> Task details
In the forum thread below about a mower's electric PTO clutch, what wire gauge does Bob Driver prefer for a clutch circuit?

I have the exact same problem on my Scag Turf Tiger. I just replaced the clutch with an Extreme, as Bob Driver mentioned. It had no impact on my problem. I am going to check the voltage next and the battery output. Any other suggestions?


----------



## Bob Driver (Nov 1, 2017)

When I run across a clutch that I know has been getting hot under a load, I routinely change the PTO switch also. If that old clutch was drawing 15-20 amps and getting hot, it was drawing it through that 10 amp switch.

Do you see what I'm talking about with the way those Extreme clutches are built compared to an Ogura or Warner?


----------



## Kenneth Miles (Oct 31, 2020)

Oh yeah, much heavier clutch than the original Ogura I took off. I'll try the PTO switch next.


----------



## Kenneth Miles (Oct 31, 2020)

So, I'm getting 11.89 vlt DC when PTO is engaged. The Extreme clutch says it should be 13.2 to 14. Would a bad PTO switch cause this or is there something else I should look for?


----------



## Bob Driver (Nov 1, 2017)

Check for a voltage drop..... Read battery voltage first (should be 12.5 VDC depending on temperature without the engine running), then read the voltage going into the PTO fuse holder. If you see a big difference at the fuse holder input, check the voltage going into and coming out of the key switch. Sometimes they get hot also when a clutch is starting to act up. Next read the voltage coming out of the fuse holder going to the PTO switch. Last thing to read is the voltage coming out of the PTO switch at the actual clutch plug. Anything more than a .5V drop along the clutch circuit is to much. You may need to replace a fuse holder, or some wiring. I like to run 12ga. wiring on a clutch circuit, rather than the 14ga. the OEM's use.

A lot of times when a clutch starts drawing a lot of amperage, the fuse holder/wiring/key switch gets hot and starts generating a lot of resistance. You can buy a 10A PTO switch all day long on Amazon for $12. Drop in the bucket to make sure that new Extreme clutch is working right.

That 13.2 to 14 VDC Extreme is looking for is with the *engine running at mowing RPM*


----------

> Supplied material
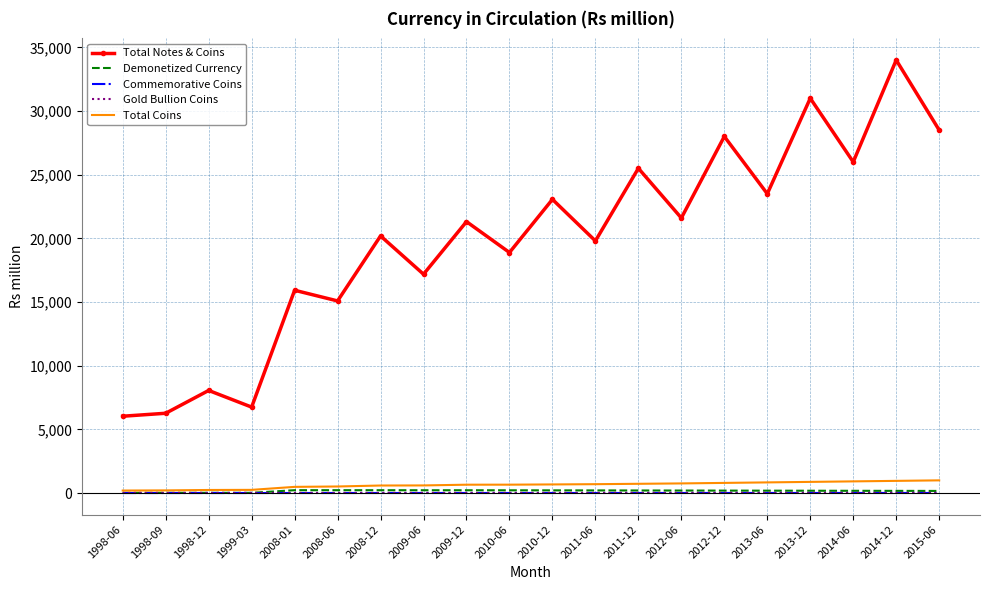

Which series changed the most between 2010-06 and 2012-12?

Total Notes & Coins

> Result below
12-gauge wiring, rather than the 14-gauge the OEMs use.